═════ MATERIAL SHOWN

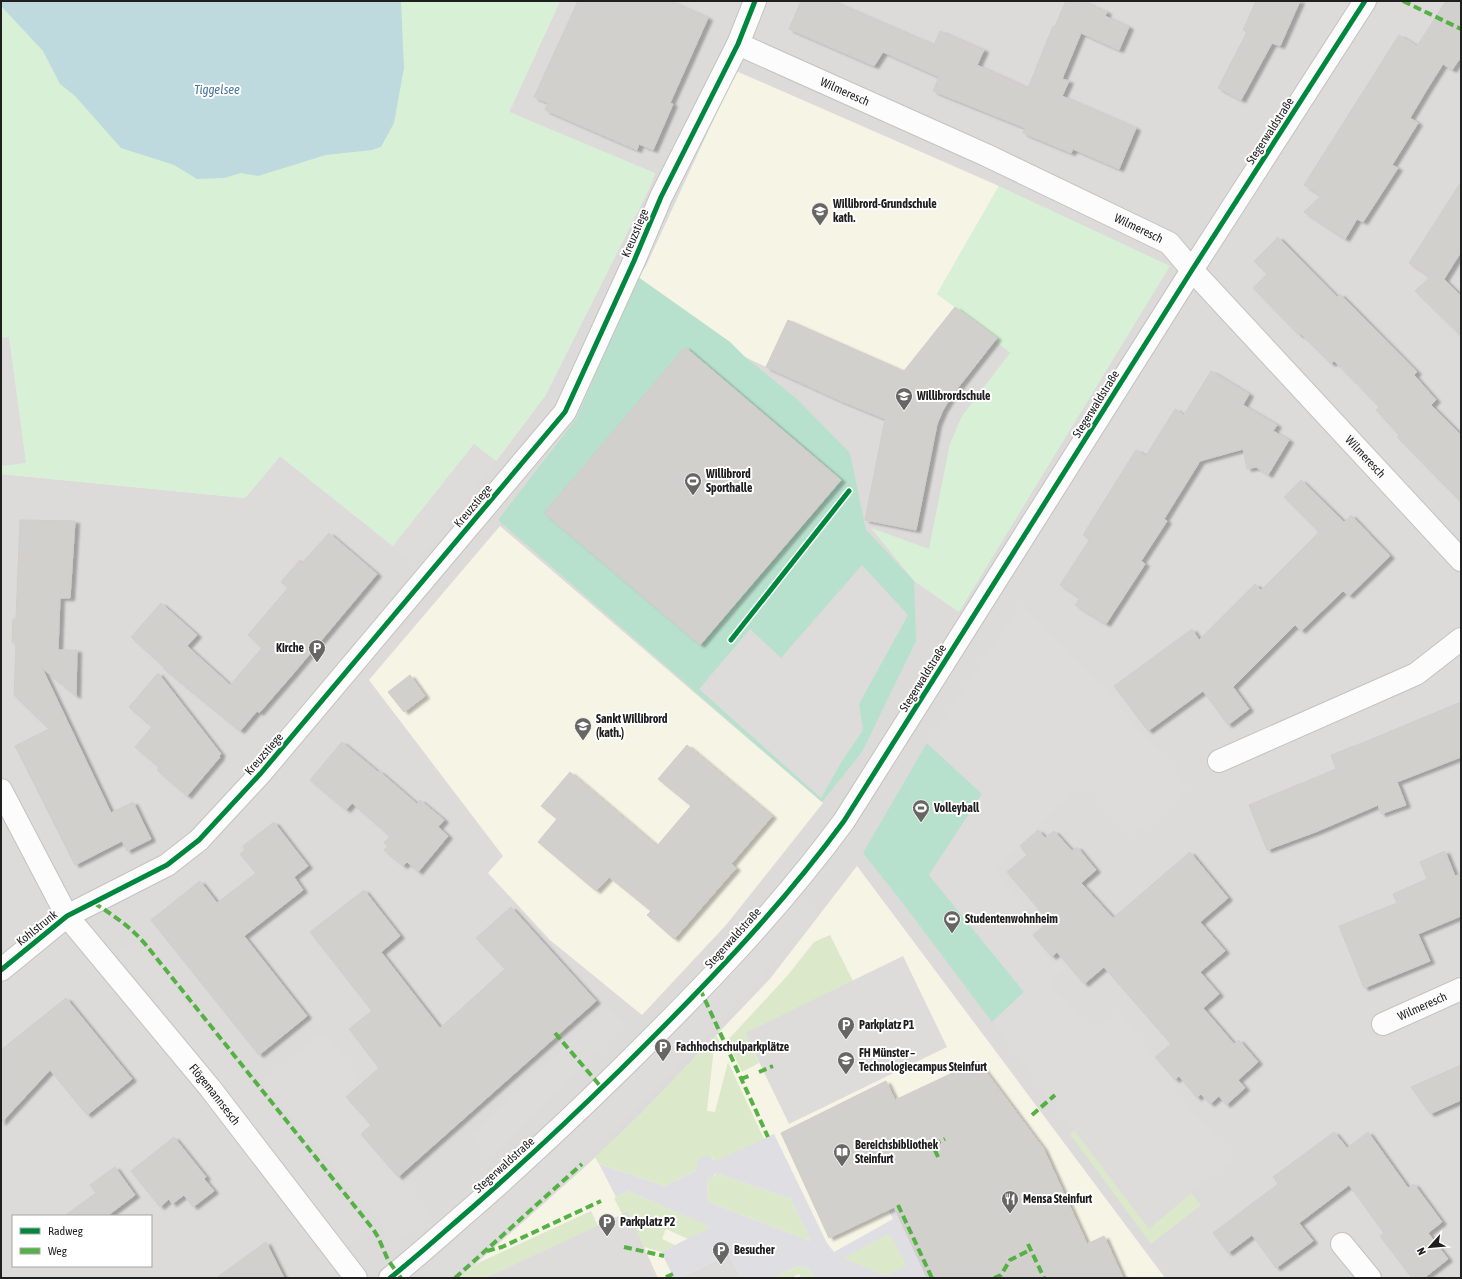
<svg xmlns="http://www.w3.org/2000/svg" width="1462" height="1279" font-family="'Asap Condensed',sans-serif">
  <defs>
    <filter id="shadow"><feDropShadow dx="4.5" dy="2.5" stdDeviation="1" flood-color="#0004"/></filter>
  </defs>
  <rect width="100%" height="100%" fill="#edebe8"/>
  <path fill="#dcdbda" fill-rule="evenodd" d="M560,1H1461V1278H1165L857,867L770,979L641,1114L585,1167L460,1278H1V474L245,498L280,456L393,546L474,444L496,461L545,396L649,189L655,174L509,112ZM13,1216H151V1266H13Z"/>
  <path fill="#f6f4e5" d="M736,71L999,186L937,294L955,307L904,371L788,320L766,367L745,357L730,342L638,277L646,266Z
    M500,526L823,803L726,925L642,1015L550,940L488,873L503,856L369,680Z
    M857,866L1165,1278H460L585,1167L641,1114L770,979Z"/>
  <path fill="#dbe8c9" d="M830,935L853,981L745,1033L759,1063L742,1072L727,1041L788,975L814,942Z
    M716,1035L721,1045L714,1047L707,1111L715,1112L728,1062L764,1139L716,1162L712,1157L697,1170L664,1186L599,1164L595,1157L641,1114Z
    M1112,1095L1201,1205L1151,1244L1070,1134Z
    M716,1173L791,1199L811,1241L708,1202L707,1179L715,1176Z
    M628,1191L712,1227L688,1239L666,1229L662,1239L675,1245L661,1252L644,1247L625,1220L614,1198Z
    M591,1211L598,1226L485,1278H460L476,1264Z
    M889,1234L908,1265L886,1276L843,1258Z
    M798,1266L808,1268L815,1278H801L799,1274L791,1278H772Z"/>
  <path fill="#d8f1d6" d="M1,1H560L509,112L655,173L649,189L545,396L496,461L474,444L393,546L280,456L245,498L1,474Z
    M999,186L1170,266L959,612L914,581L871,528L929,549L950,444L962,416L1010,353L955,307L937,294Z"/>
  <path fill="#b7e1cc" d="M638,277L730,342L745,357L797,399L850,453L866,530L914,581L916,641L862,752L822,802L498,520L576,419Z
    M927,743L982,794L929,875L1024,992L992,1022L902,902L863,853Z"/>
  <path fill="#dddcdb" d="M9,337L26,463L1,466V338Z
    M474,444L496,461L415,564L393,546Z
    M862,565L908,615L859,704L863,730L842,761L821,798L699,689L750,629L781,658Z
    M1022,604L1106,692L1165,760L1187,788L1134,836L1084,783L993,869L1039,926L1029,934L1051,960L1056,956L1065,968L1049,982L1092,1032L1117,1013L1176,1083V1093L1233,1158L1149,1229L992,1022L1024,992L929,875L982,794L927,743Z
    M795,897L816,914L764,974L638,1107L450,1278H425L421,1272L545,1159L613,1094L720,983Z
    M136,939L368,1228L348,1246L119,953Z
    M903,956L947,1047L789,1124L745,1033Z
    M608,1006L626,1026L489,1157L471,1137Z
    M323,1032L363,1083L346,1097L371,1125L361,1134L432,1215L397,1243L263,1082Z
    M628,1212L658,1278H485L623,1214Z
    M729,1254L740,1276L735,1278H680Z"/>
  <path fill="#dfdee2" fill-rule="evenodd" d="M774,1134L827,1243L834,1252L893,1219L889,1211L894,1207L927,1278H815L808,1268L798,1266L772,1278H735L740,1276L729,1254L680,1278H674L661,1252L711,1227L628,1191L616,1197L599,1164L664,1186L697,1170V1162L702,1157L709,1156L716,1161ZM716,1173L791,1199L811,1241L708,1202L707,1179L713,1177ZM889,1234L907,1265L886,1276L844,1258Z"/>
  <path fill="#bedade" d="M1,1H401L404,68L394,123L381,147L372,150L326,155L258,176L241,173L224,178L197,179L174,165L121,148L74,95L60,84L43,51L1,6Z"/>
  <path fill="#d2d0cd" stroke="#d0cdca" filter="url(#shadow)" d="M578,1H670L708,18L670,103L673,104L653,150L639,144L637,150L545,110L548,103L534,97Z
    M801,1H832L934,45L940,31L984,50L977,65L1028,88L1053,26H1055L1066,1H1082L1107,12L1105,16L1129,27L1119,50L1081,33L1062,79L1069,81L1062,96L1136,128L1119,169L1073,149L1071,153L1023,133L1025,128L933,91L939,77L883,52L874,66L789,29Z
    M1256,1H1300L1280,46L1272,43L1241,100L1218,88L1247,32L1243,30Z
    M1446,1H1461V57L1452,70L1443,64L1426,91L1410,118L1418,123L1392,165L1398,168L1363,222L1357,219L1345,239L1304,212L1321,196L1304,185L1399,35L1417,46Z
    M1461,182V252L1444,279L1461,296V336L1415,291L1430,277L1409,263Z
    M1278,237L1337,297L1340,294L1417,372L1414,375L1436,400L1431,405L1461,435V502L1397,437L1399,435L1376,410L1379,407L1357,384L1334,361L1331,364L1301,334L1299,335L1253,288L1267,274L1254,261Z
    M955,307L997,338L953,394L943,410L937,424L916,530L865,520L885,419L841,401L766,367L788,320L904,371Z
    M685,347L841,480L700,645L544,513Z
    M1211,371L1249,394L1243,405L1277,425L1273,431L1289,440L1268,475L1256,467L1247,469L1243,449L1200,461L1164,519L1167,521L1141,561L1145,564L1106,624L1075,605L1080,598L1060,585L1090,539L1083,535L1136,450L1146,456L1175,409L1184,415Z
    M1301,480L1344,522L1351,515L1390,556L1349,596L1343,591L1301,631L1295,625L1233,687L1249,709L1228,725L1203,691L1148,731L1114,686L1192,629L1199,640L1255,584L1261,590L1319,532L1284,497Z
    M20,520L75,521L70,598H60L58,650H77L76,696L42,668L111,813L133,802L151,839L127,851L122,841L75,865L15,746L49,729L14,695L16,645L12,642L13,619H16Z
    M329,533L377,574L293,674L259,713L257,711L240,731L163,668L164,667L131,637L161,603L197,635L187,646L230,685L262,648L248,635L288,588L281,582L300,560L303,562Z
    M158,673L221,754L219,756L220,757L187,796L157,770L159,767L135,747L152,727L129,707Z
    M410,675L425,696L404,712L388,692Z
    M1461,702V757L1397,782L1406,805L1381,814L1378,805L1318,831L1267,850L1249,805L1336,769L1331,755L1367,741Z
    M342,742L378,772L379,771L417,804L420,800L444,820L438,827L448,836L418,872L407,862L403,866L384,850L388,846L384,843L390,836L352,803L346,810L310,780Z
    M687,745L772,816L731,864L736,868L674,939L647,915L651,911L609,877L596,891L538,842L557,819L541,806L570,772L657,846L691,806L658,779Z
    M274,822L308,866L294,877L303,890L244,936L307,1016L259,1055L151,920L200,881L217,903L256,873L240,854L245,850L243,846Z
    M1038,830L1045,838L1054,831L1072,851L1077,847L1096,870L1081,883L1113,918L1190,852L1228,898L1200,922L1225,951L1200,972L1219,994L1203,1008L1234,1044L1239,1040L1258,1062L1238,1080L1245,1088L1226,1105L1219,1096L1210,1104L1201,1094L1197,1098L1179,1076L1175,1080L1155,1057L1171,1044L1104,967L1084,984L1057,952L1052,957L1033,935L1049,921L1007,872L1027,855L1020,846Z
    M1445,851L1455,876L1461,874V916L1418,934L1430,961L1364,988L1339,926L1397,903L1393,894L1427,879L1420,862Z
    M364,890L400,936L381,952L440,1028L505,969L476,938L511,907L596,1001L398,1177L361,1134L371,1125L346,1097L379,1068L349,1029L372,1011L310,932Z
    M66,998L132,1079L87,1115L50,1070L1,1123V1050Z
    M978,1061L1043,1148L1087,1244L1104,1236L1123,1278H927L894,1207L829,1238L781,1133L886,1081L895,1100Z
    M1461,1065V1100L1430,1114L1411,1087Z
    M1334,1132L1347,1148L1368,1132L1408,1188L1414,1184L1442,1222L1428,1233L1448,1259L1424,1278H1412L1380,1236L1384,1233L1349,1185L1299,1223L1313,1241L1276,1268L1252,1235L1228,1253L1213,1233L1278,1184L1273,1177Z
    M174,1137L206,1177L204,1179L214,1191L193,1207L184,1195L172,1204L169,1199L160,1207L131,1171Z
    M115,1167L135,1195L107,1216H64L96,1193L90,1185Z
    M266,1242L284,1278H216Z"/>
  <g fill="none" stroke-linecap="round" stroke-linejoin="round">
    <g stroke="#c4c3c2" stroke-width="24">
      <g id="street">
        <path id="s1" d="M738,44L986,155L1169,243L1192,270L1461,560"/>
        <path d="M1219,761L1416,674L1461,639"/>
        <path id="s2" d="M1,790L67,916L210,1088L356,1278"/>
        <path d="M1,970L67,916L167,865L199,840L261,773L565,412L634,261L661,197L738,44L755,1"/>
        <path id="s3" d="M1383,1024L1461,989"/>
        <path d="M1342,1244L1370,1278"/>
        <path d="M390,1278C419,1255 446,1230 474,1206C524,1162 573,1116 621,1069C700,991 778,911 844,821L1192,270L1365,1"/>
      </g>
    </g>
    <use href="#street" stroke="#fcfcfc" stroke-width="22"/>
    <path stroke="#55b145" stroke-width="4" stroke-dasharray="8 4" stroke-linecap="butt" d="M1403,1L1461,29
      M94,903C113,915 131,927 146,945L373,1229L378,1237L388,1260L401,1278
      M700,989L768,1137
      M555,1033L602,1088
      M759,1072L773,1066
      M741,1079L751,1075
      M1032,1115L1055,1095
      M938,1157L934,1148L935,1144L945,1139
      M898,1205L932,1278
      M1028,1244L1044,1278
      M624,1247L664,1256
      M487,1251L502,1247L601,1201
      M666,1277L673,1274
      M455,1278L582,1164
      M994,1278L1001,1275L1010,1260L1030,1250"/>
    <g stroke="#fff" stroke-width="8">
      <path id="cycleway" d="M731,640L849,491
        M1,970L67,916L167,865L199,840L261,773L565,412L634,261L661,197L738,44L755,1
        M390,1278C419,1255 446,1230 474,1206C524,1162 573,1116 621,1069C700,991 778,911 844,821L1192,270L1365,1"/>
    </g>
    <use href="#cycleway" stroke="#00873e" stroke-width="5"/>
  </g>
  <defs>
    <g id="school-pin" transform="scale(0.9)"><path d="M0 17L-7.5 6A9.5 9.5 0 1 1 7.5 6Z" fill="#676665" stroke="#fff"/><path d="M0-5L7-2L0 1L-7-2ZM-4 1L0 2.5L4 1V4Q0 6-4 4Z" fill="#fff"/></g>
    <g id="stadium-pin" transform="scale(0.9)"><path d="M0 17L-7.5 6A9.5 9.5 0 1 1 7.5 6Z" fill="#676665" stroke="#fff"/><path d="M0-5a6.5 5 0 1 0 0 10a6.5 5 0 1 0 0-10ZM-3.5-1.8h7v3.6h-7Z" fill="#fff"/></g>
    <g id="parking-pin" transform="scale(0.9)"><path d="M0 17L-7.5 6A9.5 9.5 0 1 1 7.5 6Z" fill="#676665" stroke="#fff"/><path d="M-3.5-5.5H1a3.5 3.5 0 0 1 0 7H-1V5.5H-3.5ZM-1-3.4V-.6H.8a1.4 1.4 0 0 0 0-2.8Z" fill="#fff"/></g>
    <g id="university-pin" transform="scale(0.9)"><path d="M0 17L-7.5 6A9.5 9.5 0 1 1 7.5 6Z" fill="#676665" stroke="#fff"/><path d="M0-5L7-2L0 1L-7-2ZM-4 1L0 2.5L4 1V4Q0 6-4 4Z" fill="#fff"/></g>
    <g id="library-pin" transform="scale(0.9)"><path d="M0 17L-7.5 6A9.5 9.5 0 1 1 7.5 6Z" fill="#676665" stroke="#fff"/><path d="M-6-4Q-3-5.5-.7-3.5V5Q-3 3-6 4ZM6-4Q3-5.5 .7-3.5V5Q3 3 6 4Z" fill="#fff"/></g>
    <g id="restaurant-pin" transform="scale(0.9)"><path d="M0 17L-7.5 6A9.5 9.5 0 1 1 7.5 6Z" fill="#676665" stroke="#fff"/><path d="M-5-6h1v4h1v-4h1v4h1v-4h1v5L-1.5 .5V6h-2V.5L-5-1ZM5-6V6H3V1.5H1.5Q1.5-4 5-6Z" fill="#fff"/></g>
  </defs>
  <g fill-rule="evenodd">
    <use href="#school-pin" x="820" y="211"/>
    <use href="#school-pin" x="904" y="396"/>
    <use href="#stadium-pin" x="693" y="481"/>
    <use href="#parking-pin" x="317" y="648"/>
    <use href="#school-pin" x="583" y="726"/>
    <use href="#stadium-pin" x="921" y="808"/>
    <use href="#stadium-pin" x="952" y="919"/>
    <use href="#parking-pin" x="846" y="1025"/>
    <use href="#parking-pin" x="663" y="1047"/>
    <use href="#university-pin" x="846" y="1060"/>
    <use href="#library-pin" x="842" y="1152"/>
    <use href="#restaurant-pin" x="1010" y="1199"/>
    <use href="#parking-pin" x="607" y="1222"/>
    <use href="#parking-pin" x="721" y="1250"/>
  </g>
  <g text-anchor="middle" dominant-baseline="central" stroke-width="4" stroke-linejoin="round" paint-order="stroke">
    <g font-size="12" fill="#1f1f1f" stroke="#fff">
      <text stroke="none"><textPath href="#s1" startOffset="117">Wilmeresch</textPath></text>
      <text transform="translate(1270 131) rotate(-57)">Stegerwaldstraße</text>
      <text stroke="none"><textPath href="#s1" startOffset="441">Wilmeresch</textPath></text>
      <text transform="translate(635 233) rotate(-67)">Kreuzstiege</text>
      <text transform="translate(1096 404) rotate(-58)">Stegerwaldstraße</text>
      <text stroke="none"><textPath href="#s1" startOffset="765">Wilmeresch</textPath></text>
      <text transform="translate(473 506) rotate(-50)">Kreuzstiege</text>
      <text transform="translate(923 678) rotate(-58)">Stegerwaldstraße</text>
      <text transform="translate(264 754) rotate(-49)">Kreuzstiege</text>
      <text transform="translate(37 928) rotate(-39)">Kohlstrunk</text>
      <text transform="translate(733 938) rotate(-48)">Stegerwaldstraße</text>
      <text stroke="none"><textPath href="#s3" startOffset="43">Wilmeresch</textPath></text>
      <text stroke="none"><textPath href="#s2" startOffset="374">Flögemannsesch</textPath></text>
      <text transform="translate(504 1165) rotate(-42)">Stegerwaldstraße</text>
    </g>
    <g font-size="12" font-weight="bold" fill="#1f1f1f" stroke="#fff" text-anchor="start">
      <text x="833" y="204">Willibrord-Grundschule<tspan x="833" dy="14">kath.</tspan></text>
      <text x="917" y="396">Willibrordschule</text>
      <text x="706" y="474">Willibrord<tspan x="706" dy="14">Sporthalle</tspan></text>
      <text x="304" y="648" text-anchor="end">Kirche</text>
      <text x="596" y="719">Sankt Willibrord<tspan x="596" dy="14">(kath.)</tspan></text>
      <text x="934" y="808">Volleyball</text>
      <text x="965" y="919">Studentenwohnheim</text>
      <text x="859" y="1025">Parkplatz P1</text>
      <text x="676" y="1047">Fachhochschulparkplätze</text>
      <text x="859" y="1053">FH Münster –<tspan x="859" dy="14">Technologiecampus Steinfurt</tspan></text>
      <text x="855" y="1145">Bereichsbibliothek<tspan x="855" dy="14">Steinfurt</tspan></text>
      <text x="1023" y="1199">Mensa Steinfurt</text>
      <text x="620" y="1222">Parkplatz P2</text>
      <text x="734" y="1250">Besucher</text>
    </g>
    <g font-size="13" font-style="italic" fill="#4b779a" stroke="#fff">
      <text x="217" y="89">Tiggelsee</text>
    </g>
  </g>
  <rect width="1462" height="1279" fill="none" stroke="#1f1f1f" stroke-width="4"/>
  <rect x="12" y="1215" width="140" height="52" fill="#ffffff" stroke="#a5a5a5"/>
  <rect x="20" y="1228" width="20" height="6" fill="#00873e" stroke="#a5a5a5"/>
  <text x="48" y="1235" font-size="12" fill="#1f1f1f">Radweg</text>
  <rect x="20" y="1248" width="20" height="6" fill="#55b145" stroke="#a5a5a5"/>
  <text x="48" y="1255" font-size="12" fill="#1f1f1f">Weg</text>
  <g transform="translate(1430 1247) rotate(243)" stroke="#ffffff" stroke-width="3" paint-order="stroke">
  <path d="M0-3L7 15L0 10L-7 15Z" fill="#1f1f1f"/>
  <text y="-6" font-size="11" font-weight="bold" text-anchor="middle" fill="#1f1f1f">N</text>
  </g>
</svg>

══════════

_TASK DESCRIPTION_. When a line among the entries contains "round", pull that line out.

_THE COMPLETED TASK_.
  <g fill="none" stroke-linecap="round" stroke-linejoin="round">
  <g text-anchor="middle" dominant-baseline="central" stroke-width="4" stroke-linejoin="round" paint-order="stroke">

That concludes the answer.